Vascular compromise at the site of volvulus leads to ischemia,
necrosis,
and perforation.
Sigmoid volvulus is more common than cecal volvulus. Fig. 26
A major predisposing factor leading to a colonic volvulus is a mobile redundant colon on a mesentery and a fixed point about which the colon can twist.
3.2.
HERNIA
It’s less common than small bowel hernias.
CT: the colon will be found in a hernia with dilated proximal colon and decompressed distal colon. Fig. 27
4.
HOW SEVERE IS THE OBSTRUCTION?
The objective is to grade the severity of obstruction: complete or high-grade obstruction versus partial or low-grade obstruction.
It’s determined by the degree of distal collapse,
proximal bowel dilatation and transit of ingested contrast material (used on rare occasions).
In a high-grade obstruction,
there is a 50% difference in caliber between the proximal dilated bowel and the distal collapsed bowel and can be the presence of the "small bowel feces" sign.

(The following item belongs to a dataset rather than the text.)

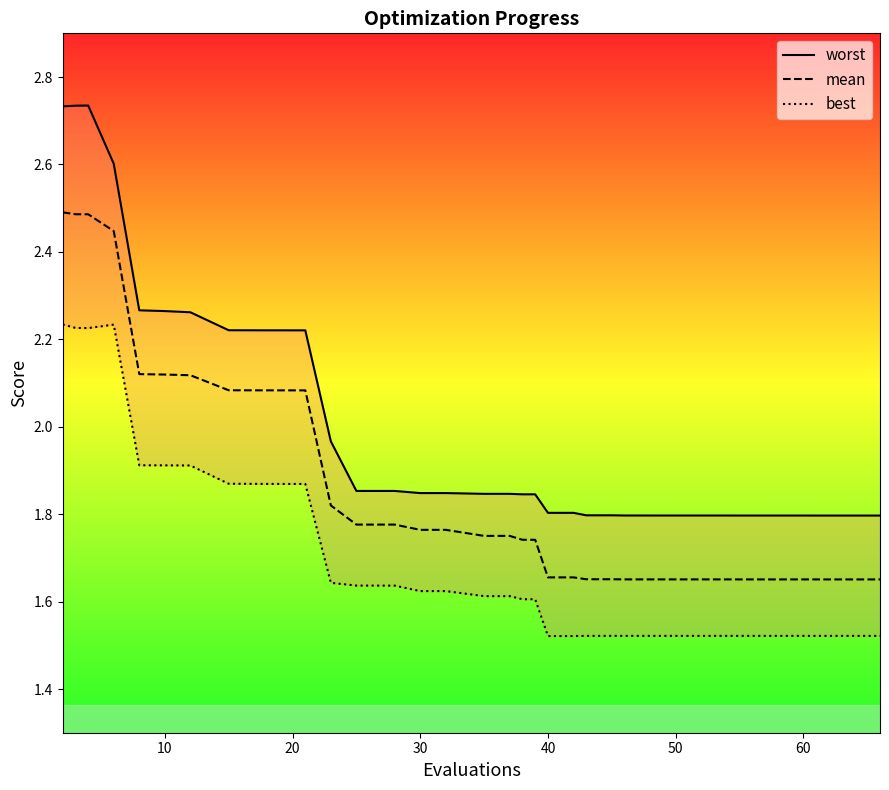

True or false: mean has a value of 3.3 at 50.

False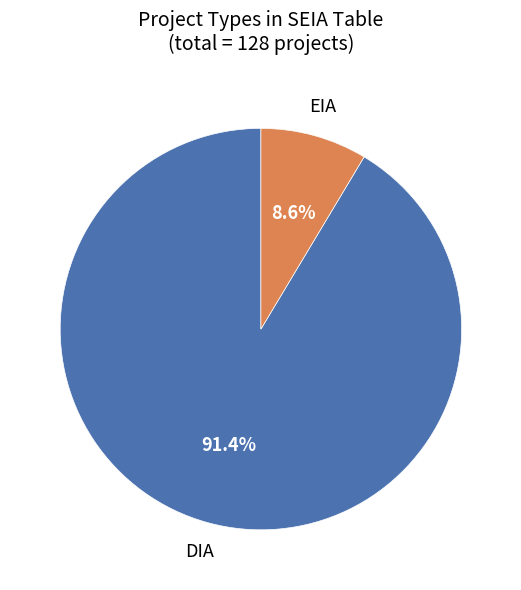

To the nearest percent, what is the difference between the DIA and EIA slice percentages?

83%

Passage of contrast material through the transition zone into the collapsed distal bowel indicates a partial bowel obstruction.
5.
ARE THERE ANY COMPLICATIONS ASSOCIATED?
It’s very important to differentiate a simple obstruction from a complicated one,
such as a closed loop or strangulated bowel obstruction.

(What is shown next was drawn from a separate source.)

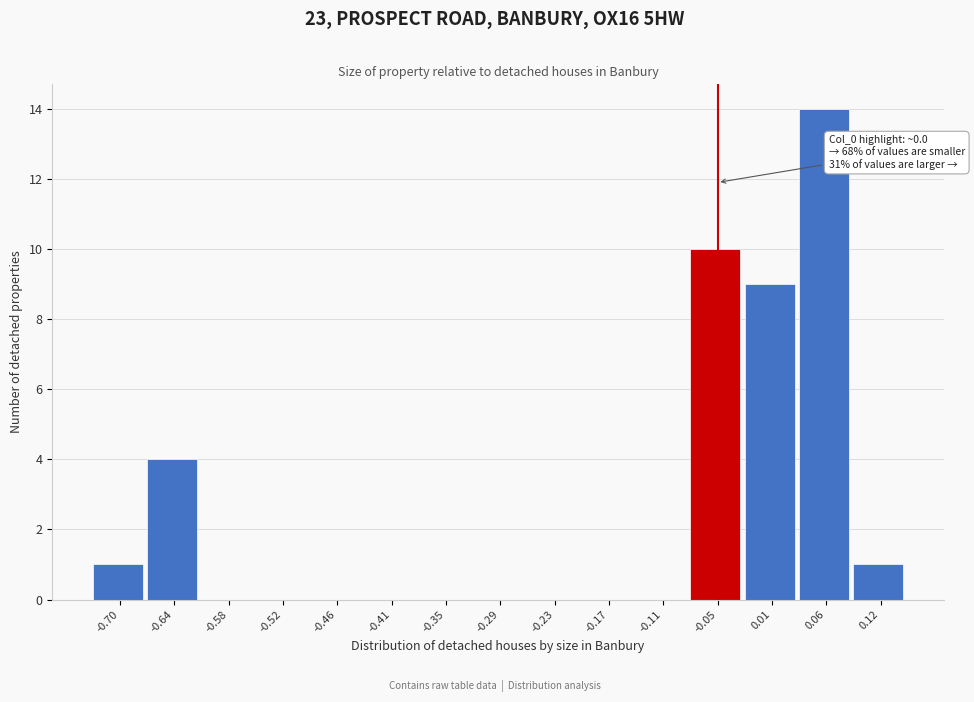

Reading right to left, transcribe all the data shown in this chart.

0.12=1	0.06=14	0.01=9	-0.05=10	-0.11=0	-0.17=0	-0.23=0	-0.29=0	-0.35=0	-0.41=0	-0.46=0	-0.52=0	-0.58=0	-0.64=4	-0.70=1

A closed-loop obstruction is a form of mechanical obstruction in which a loop of small bowel is occluded in two points along its course,
virtually isolating the segment between those two points from the remainder of the GI tract. Fig. 28
In a closed loop or incarcerated small-bowel obstruction,
a U-shaped or radial configuration of fluid-filled dilated bowel loops is typically seen,
with mesenteric vessels converging toward the point of obstruction.

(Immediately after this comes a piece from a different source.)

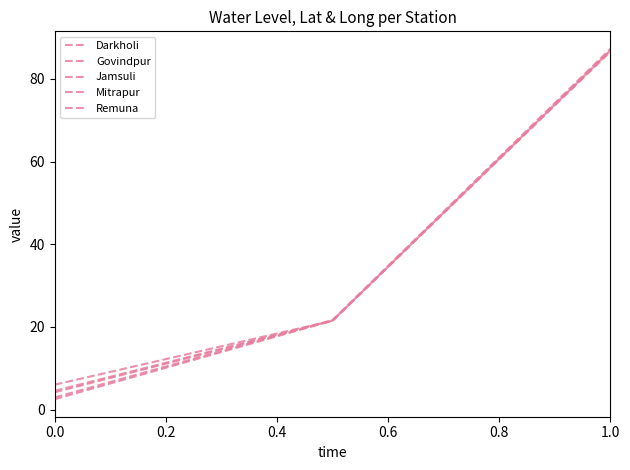

Does the chart display data point markers on the line(s)?

No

At the site of obstruction,
there may be a whirl sign,
a beak sign,
or triangular configuration of adjacent collapsed loops.
Strangulation obstruction indicates that blood flow is compromised, which may lead to intestinal ischemia, necrosis,
and perforation. Obstruction to venous outflow is the most common cause of ischemia in bowel obstruction. Fig. 29
This condition often results from an increase in intraluminal pressure as a function of bowel distention,
the bowel becomes edematous and leaks fluid into the lumen,
resulting in progressive dilatation,
and into the peritoneal cavity,
causing ascites. There is more risk of intestinal perforation due to the great distension. Fig. 30
The CT findings associated with ischemic bowel include bowel with thickening, mesenteric edema and/or fluid in the adjacent mesentery or peritoneal space,
abnormal decreased bowel wall enhancement,
and pneumatosis with or without associated gas in mesenteric or portal veins.
Intestinal ischemia and infarction are the major causes of morbidity and mortality in patients with bowel obstruction.